(TASK INPUTS)

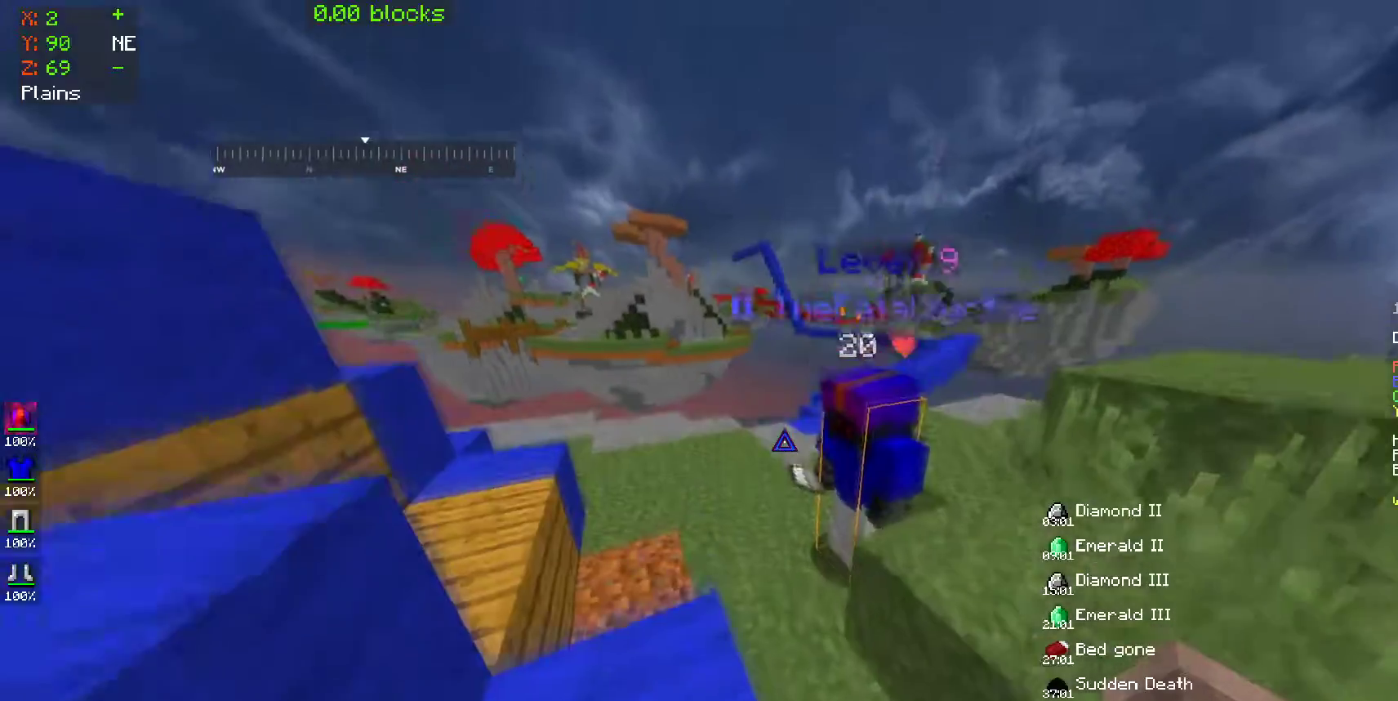
{"keys": ["space", "w"], "mouse": [], "events": [[50, "space", "up"], [200, "a", "up"], [300, "space", "down"]]}
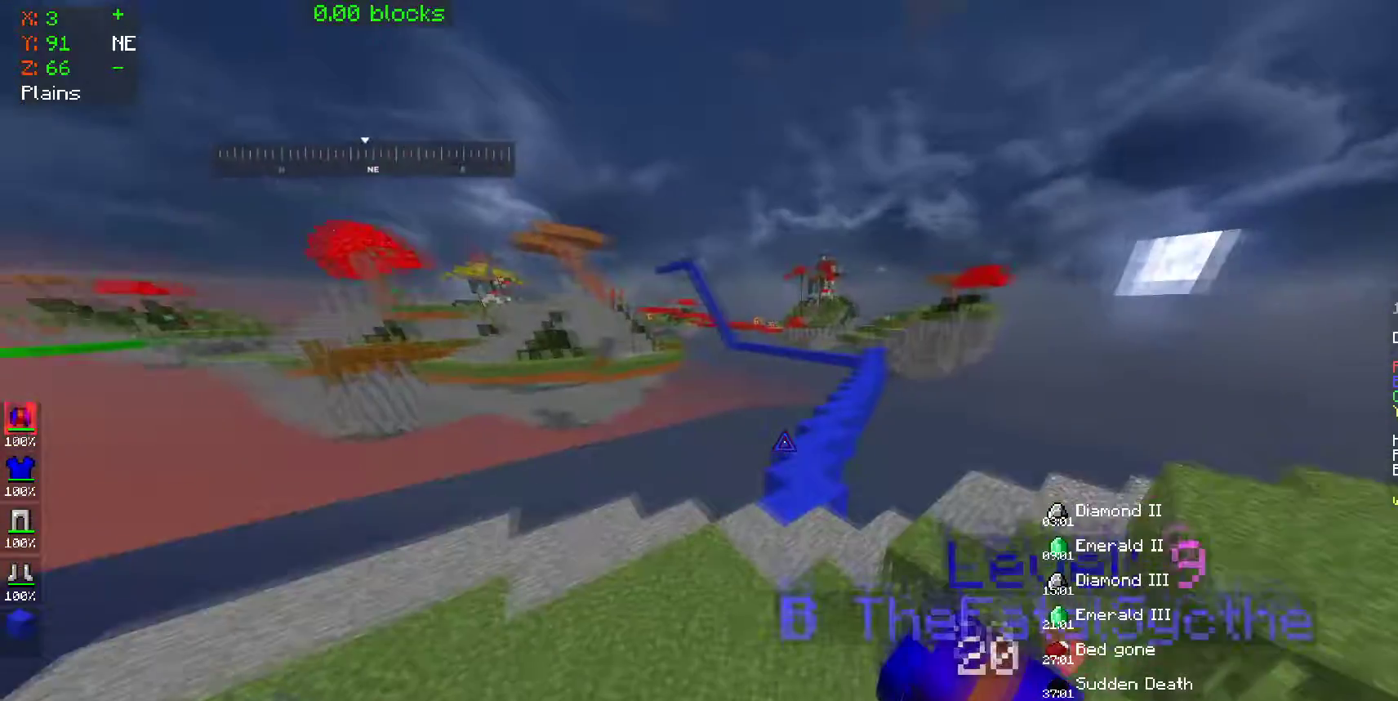
{"keys": ["space", "w"], "mouse": [], "events": [[50, "a", "down"], [50, "mouse_left", "down"], [150, "a", "up"], [150, "mouse_left", "up"]]}
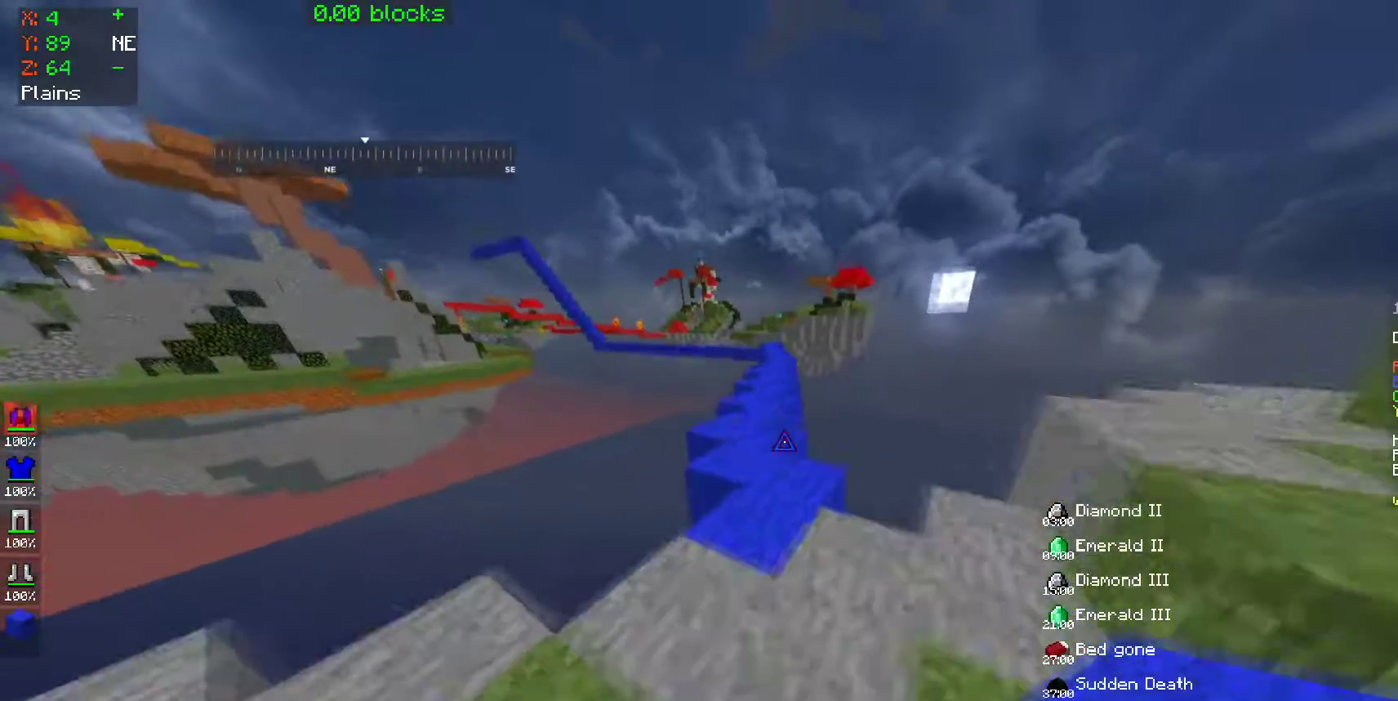
{"keys": ["space", "w"], "mouse": [], "events": []}
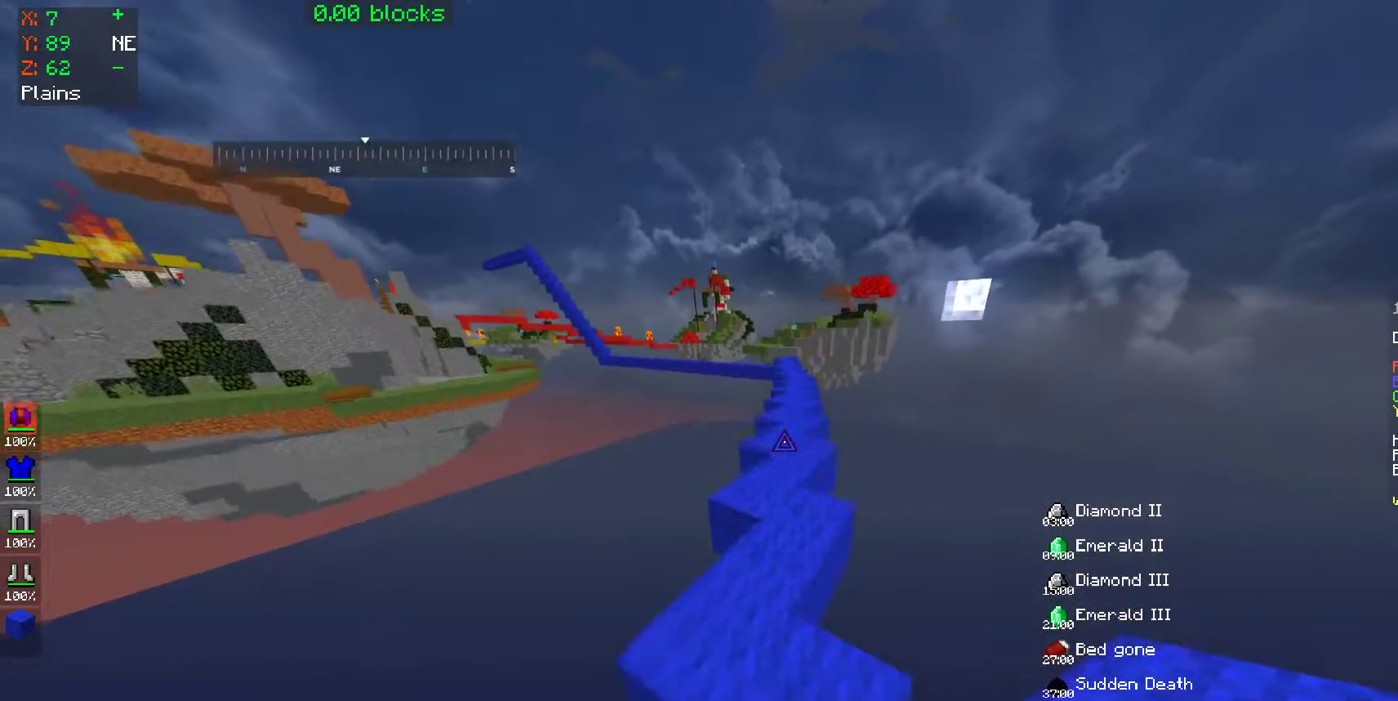
{"keys": ["space", "w"], "mouse": [], "events": [[200, "mouse_left", "down"], [250, "mouse_left", "up"], [350, "mouse_left", "down"], [400, "mouse_left", "up"]]}
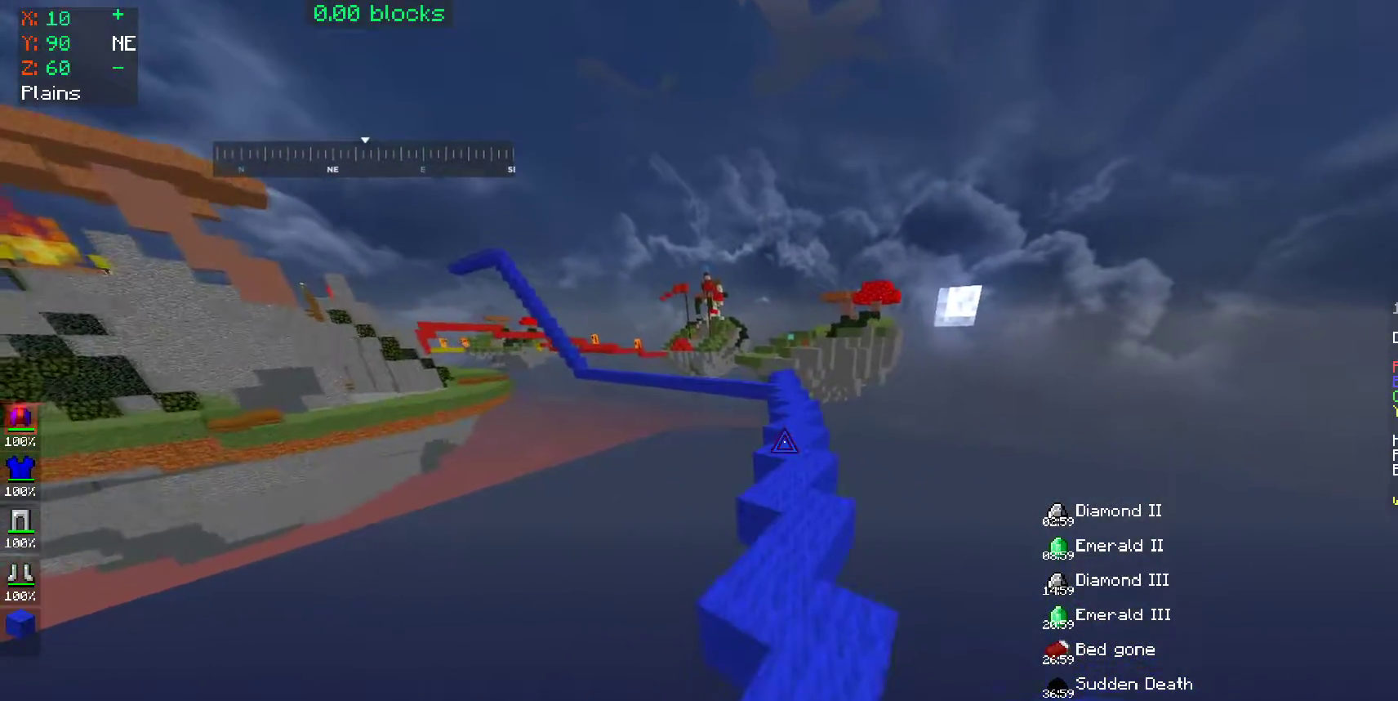
{"keys": ["space", "w"], "mouse": [], "events": [[200, "mouse_left", "down"], [250, "mouse_left", "up"], [300, "d", "down"], [350, "mouse_left", "down"], [400, "d", "up"], [450, "mouse_left", "up"]]}
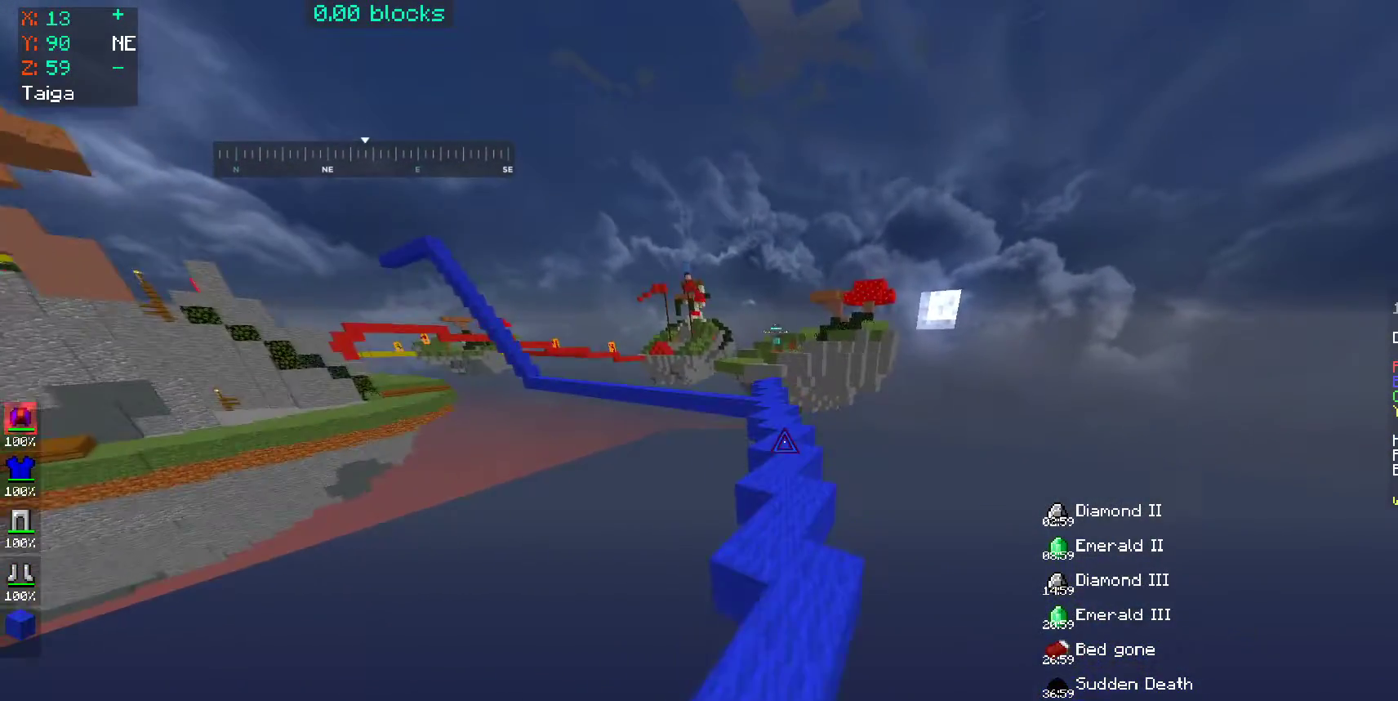
{"keys": ["space", "w"], "mouse": [], "events": [[200, "mouse_left", "down"], [250, "mouse_left", "up"], [300, "mouse_left", "down"], [350, "mouse_left", "up"]]}
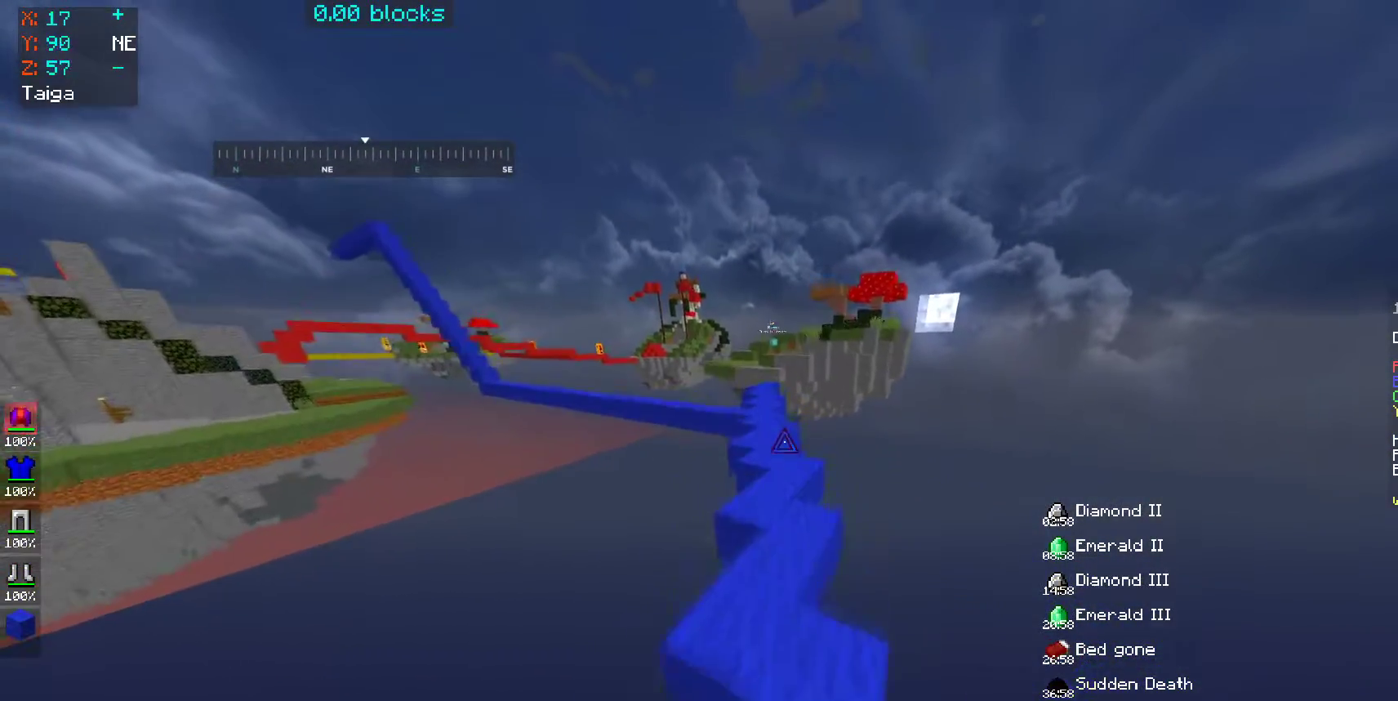
{"keys": ["space", "w"], "mouse": ["left"], "events": [[100, "mouse_left", "down"], [150, "a", "down"], [150, "mouse_left", "up"], [200, "mouse_left", "down"], [250, "a", "up"], [300, "mouse_left", "up"], [500, "mouse_left", "down"]]}
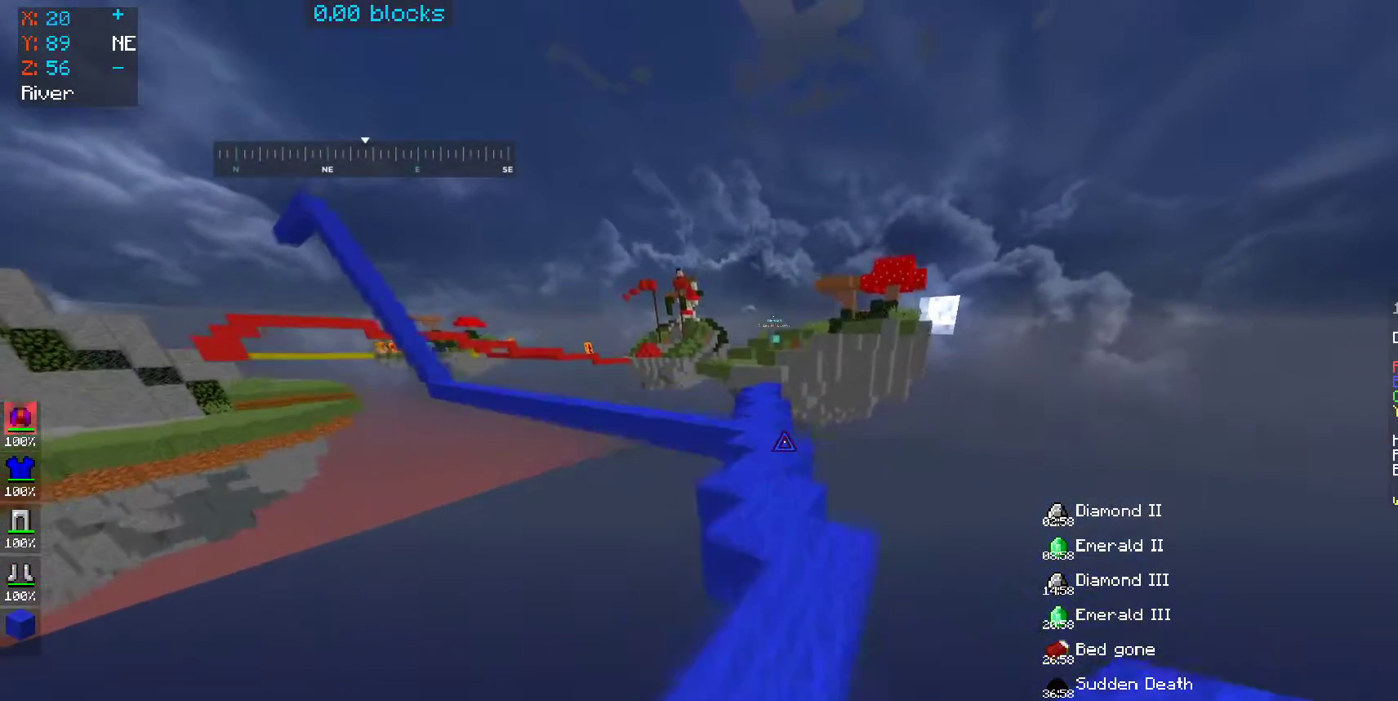
{"keys": ["space", "w"], "mouse": [], "events": [[100, "mouse_left", "up"], [150, "mouse_left", "down"], [250, "mouse_left", "up"], [300, "mouse_left", "down"], [350, "mouse_left", "up"], [450, "mouse_left", "down"], [500, "mouse_left", "up"]]}
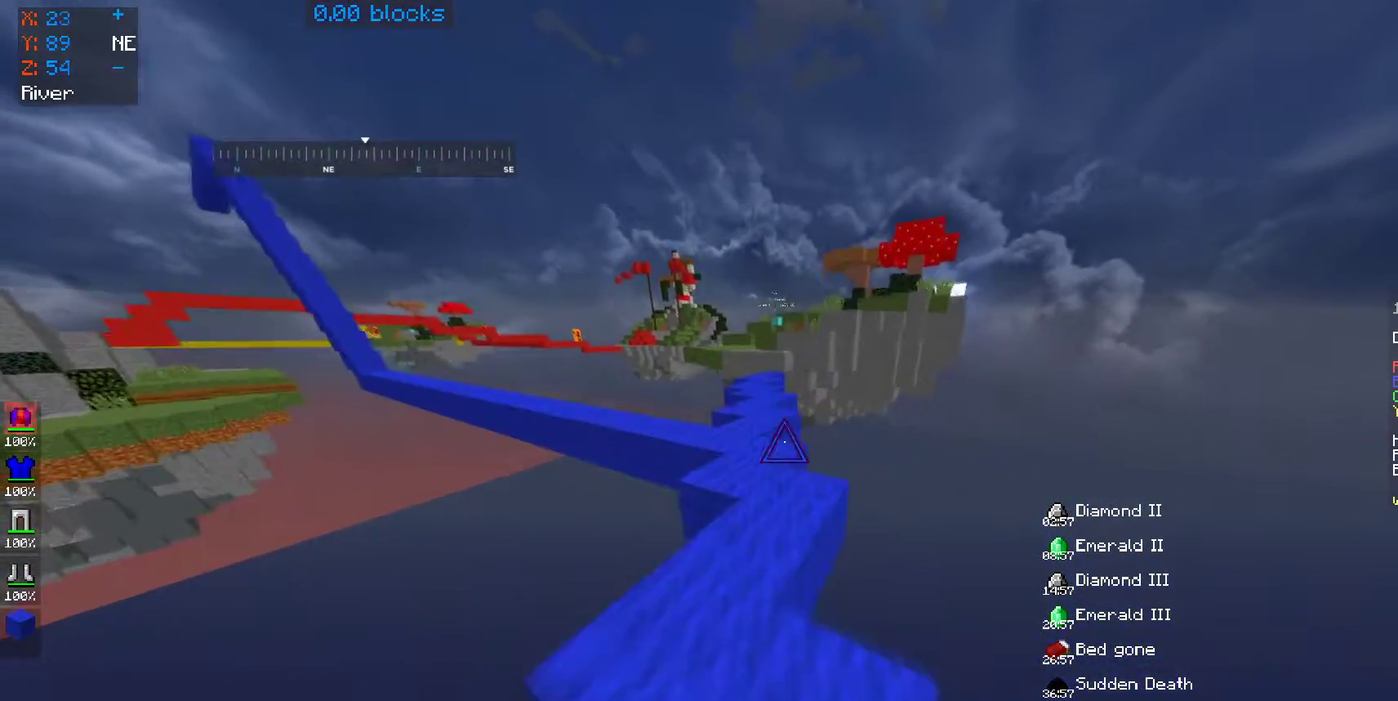
{"keys": ["space", "w"], "mouse": ["left"], "events": [[100, "w", "up"], [150, "mouse_left", "down"], [200, "mouse_left", "up"], [300, "mouse_left", "down"], [300, "w", "down"], [350, "a", "down"], [400, "mouse_left", "up"], [450, "mouse_left", "down"], [500, "a", "up"]]}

(End TASK INPUTS)

**AIM OF THE TASK**: Copy the data above line for line, skipping every picture.

**OUTPUT FOR THIS TASK**:
{"keys": ["space", "w"], "mouse": [], "events": [[50, "space", "up"], [200, "a", "up"], [300, "space", "down"]]}
{"keys": ["space", "w"], "mouse": [], "events": [[50, "a", "down"], [50, "mouse_left", "down"], [150, "a", "up"], [150, "mouse_left", "up"]]}
{"keys": ["space", "w"], "mouse": [], "events": []}
{"keys": ["space", "w"], "mouse": [], "events": [[200, "mouse_left", "down"], [250, "mouse_left", "up"], [350, "mouse_left", "down"], [400, "mouse_left", "up"]]}
{"keys": ["space", "w"], "mouse": [], "events": [[200, "mouse_left", "down"], [250, "mouse_left", "up"], [300, "d", "down"], [350, "mouse_left", "down"], [400, "d", "up"], [450, "mouse_left", "up"]]}
{"keys": ["space", "w"], "mouse": [], "events": [[200, "mouse_left", "down"], [250, "mouse_left", "up"], [300, "mouse_left", "down"], [350, "mouse_left", "up"]]}
{"keys": ["space", "w"], "mouse": ["left"], "events": [[100, "mouse_left", "down"], [150, "a", "down"], [150, "mouse_left", "up"], [200, "mouse_left", "down"], [250, "a", "up"], [300, "mouse_left", "up"], [500, "mouse_left", "down"]]}
{"keys": ["space", "w"], "mouse": [], "events": [[100, "mouse_left", "up"], [150, "mouse_left", "down"], [250, "mouse_left", "up"], [300, "mouse_left", "down"], [350, "mouse_left", "up"], [450, "mouse_left", "down"], [500, "mouse_left", "up"]]}
{"keys": ["space", "w"], "mouse": ["left"], "events": [[100, "w", "up"], [150, "mouse_left", "down"], [200, "mouse_left", "up"], [300, "mouse_left", "down"], [300, "w", "down"], [350, "a", "down"], [400, "mouse_left", "up"], [450, "mouse_left", "down"], [500, "a", "up"]]}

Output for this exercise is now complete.